**YOUR OBJECTIVE:**
Set down the lines below exactly as they stand, please. Go from the first through the one containing "reports are often".

Extracted data entries
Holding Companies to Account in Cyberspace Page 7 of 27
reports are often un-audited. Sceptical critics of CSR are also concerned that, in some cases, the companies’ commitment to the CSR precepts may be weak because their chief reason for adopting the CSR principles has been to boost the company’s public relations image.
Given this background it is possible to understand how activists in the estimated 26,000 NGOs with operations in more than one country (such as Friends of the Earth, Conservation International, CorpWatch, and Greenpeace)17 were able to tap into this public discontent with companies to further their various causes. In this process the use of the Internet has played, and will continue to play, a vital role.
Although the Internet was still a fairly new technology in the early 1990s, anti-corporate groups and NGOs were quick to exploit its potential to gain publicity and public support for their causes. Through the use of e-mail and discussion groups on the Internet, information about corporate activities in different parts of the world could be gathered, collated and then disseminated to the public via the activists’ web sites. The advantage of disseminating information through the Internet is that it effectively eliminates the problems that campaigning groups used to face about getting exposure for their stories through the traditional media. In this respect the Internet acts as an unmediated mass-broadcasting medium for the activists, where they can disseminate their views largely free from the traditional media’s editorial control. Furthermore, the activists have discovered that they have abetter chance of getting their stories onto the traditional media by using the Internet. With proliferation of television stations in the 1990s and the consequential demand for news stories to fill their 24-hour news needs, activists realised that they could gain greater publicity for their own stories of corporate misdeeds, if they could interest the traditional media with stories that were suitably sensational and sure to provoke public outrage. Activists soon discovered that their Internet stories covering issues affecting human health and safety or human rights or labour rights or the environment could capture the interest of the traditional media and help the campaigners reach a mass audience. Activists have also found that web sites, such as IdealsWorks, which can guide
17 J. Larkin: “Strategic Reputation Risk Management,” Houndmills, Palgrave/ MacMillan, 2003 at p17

**ANSWER TO THE PROBLEM:**
Holding Companies to Account in Cyberspace Page 7 of 27
reports are often un-audited. Sceptical critics of CSR are also concerned that, in some cases, the companies’ commitment to the CSR precepts may be weak because their chief reason for adopting the CSR principles has been to boost the company’s public relations image.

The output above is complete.